**WHAT YOU WILL DO**
Copy the data exactly. Images are to be left out.

**EXERCISE DATA**
================================

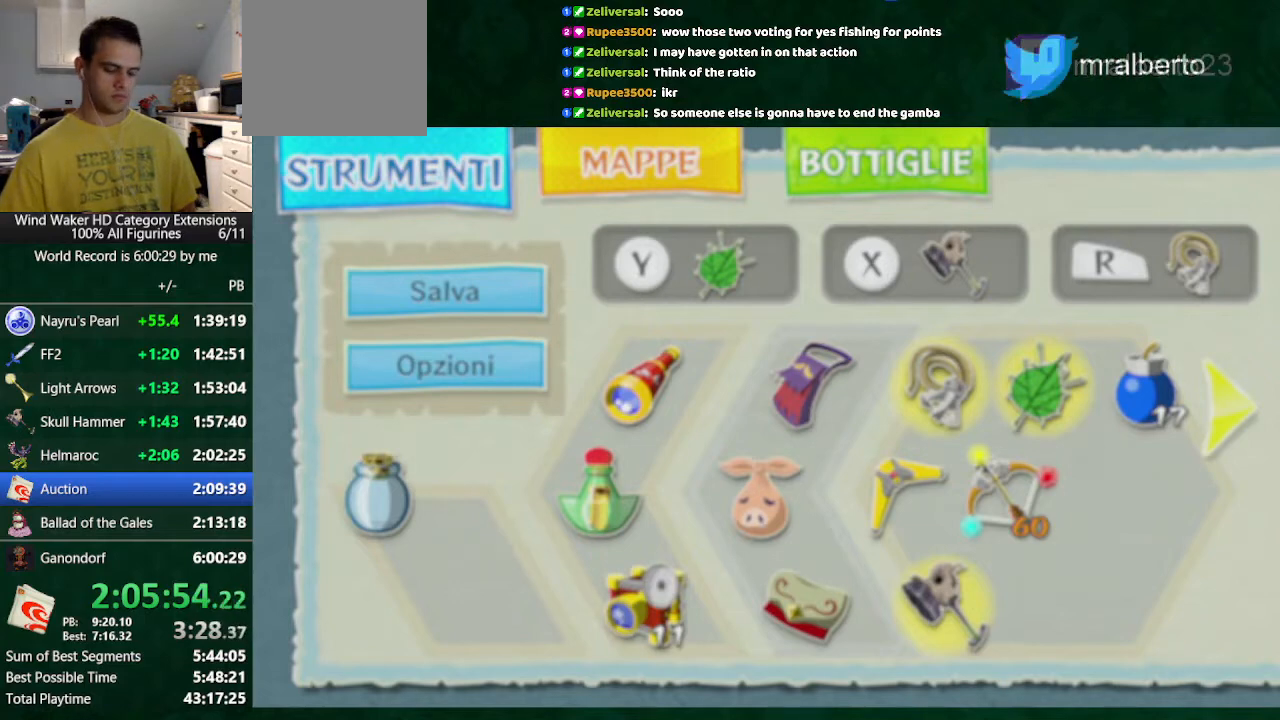
{"buttons": [], "left_stick": "center", "right_stick": "center", "events": [[167, "A", "down"], [233, "A", "up"], [300, "A", "down"], [333, "A", "up"], [400, "A", "down"], [467, "A", "up"]]}
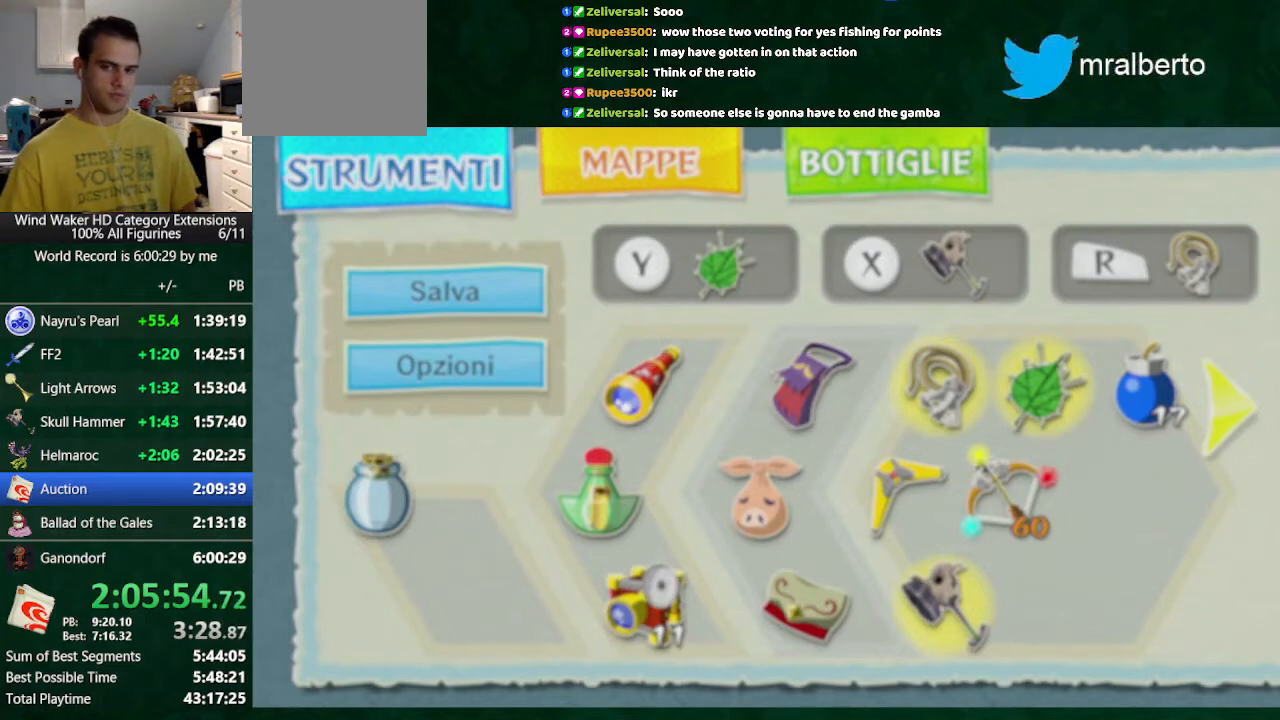
{"buttons": [], "left_stick": "center", "right_stick": "center", "events": [[67, "A", "down"], [133, "A", "up"], [200, "A", "down"], [233, "A", "up"], [467, "A", "down"], [500, "A", "up"]]}
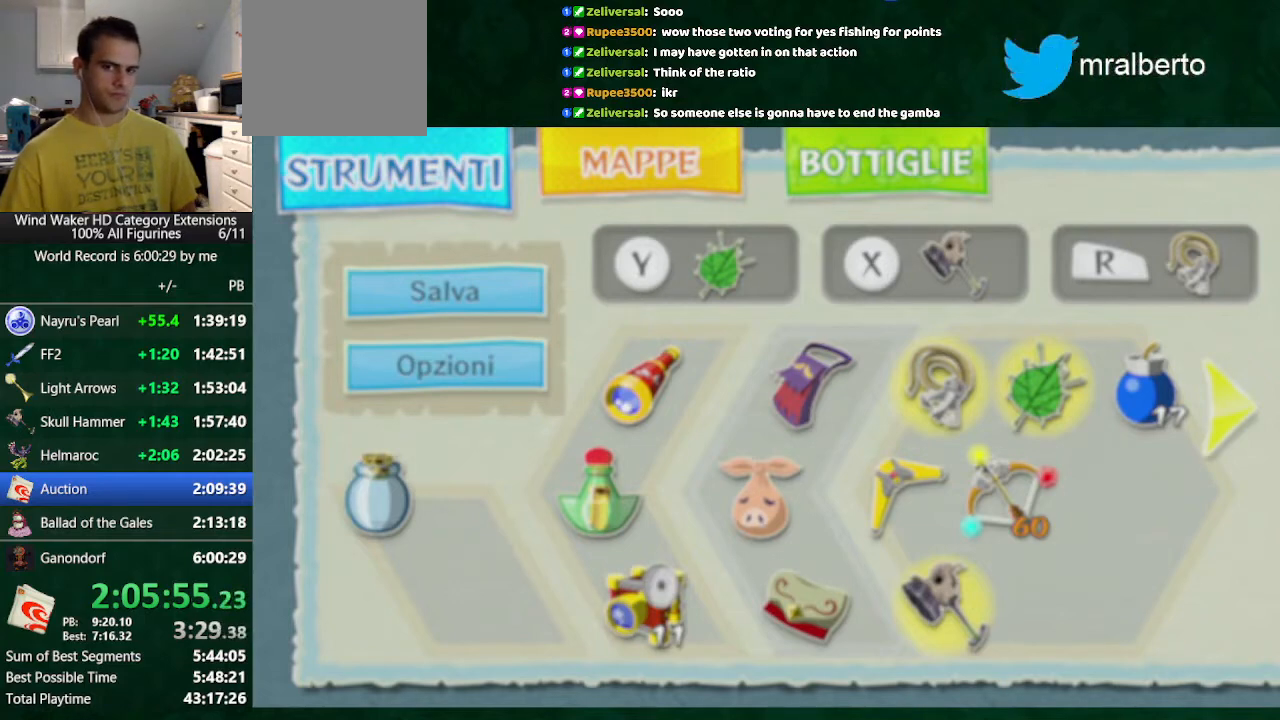
{"buttons": ["A"], "left_stick": "center", "right_stick": "center", "events": [[100, "A", "down"], [133, "A", "up"], [200, "A", "down"], [233, "A", "up"], [367, "A", "down"], [400, "A", "up"], [500, "A", "down"]]}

================================

**SOLUTION**
{"buttons": [], "left_stick": "center", "right_stick": "center", "events": [[167, "A", "down"], [233, "A", "up"], [300, "A", "down"], [333, "A", "up"], [400, "A", "down"], [467, "A", "up"]]}
{"buttons": [], "left_stick": "center", "right_stick": "center", "events": [[67, "A", "down"], [133, "A", "up"], [200, "A", "down"], [233, "A", "up"], [467, "A", "down"], [500, "A", "up"]]}
{"buttons": ["A"], "left_stick": "center", "right_stick": "center", "events": [[100, "A", "down"], [133, "A", "up"], [200, "A", "down"], [233, "A", "up"], [367, "A", "down"], [400, "A", "up"], [500, "A", "down"]]}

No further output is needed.